Starting at the line that contains "on sieve(.38um)%", restate each line word for word through the final line of the data, keeping both ends.

-- Data provided follows --

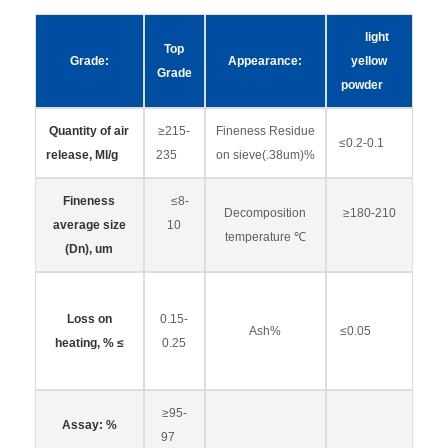
light
Top
Grade:
Appearance:
yellow
Grade
powder
Quantity of air
≥215-
Fineness Residue
≤0.2-0.1
release, Ml/g
235
on sieve(.38um)%
Fineness
≤8-
Decomposition
≥180-210
average size
10
temperature ℃
(Dn), um
Loss on
0.15-
Ash%
≤0.05
heating, % ≤
0.25
≥95-
Assay: %
97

-- Data provided concluded --

*Solved problem*:
on sieve(.38um)%
Fineness
≤8-
Decomposition
≥180-210
average size
10
temperature ℃
(Dn), um
Loss on
0.15-
Ash%
≤0.05
heating, % ≤
0.25
≥95-
Assay: %
97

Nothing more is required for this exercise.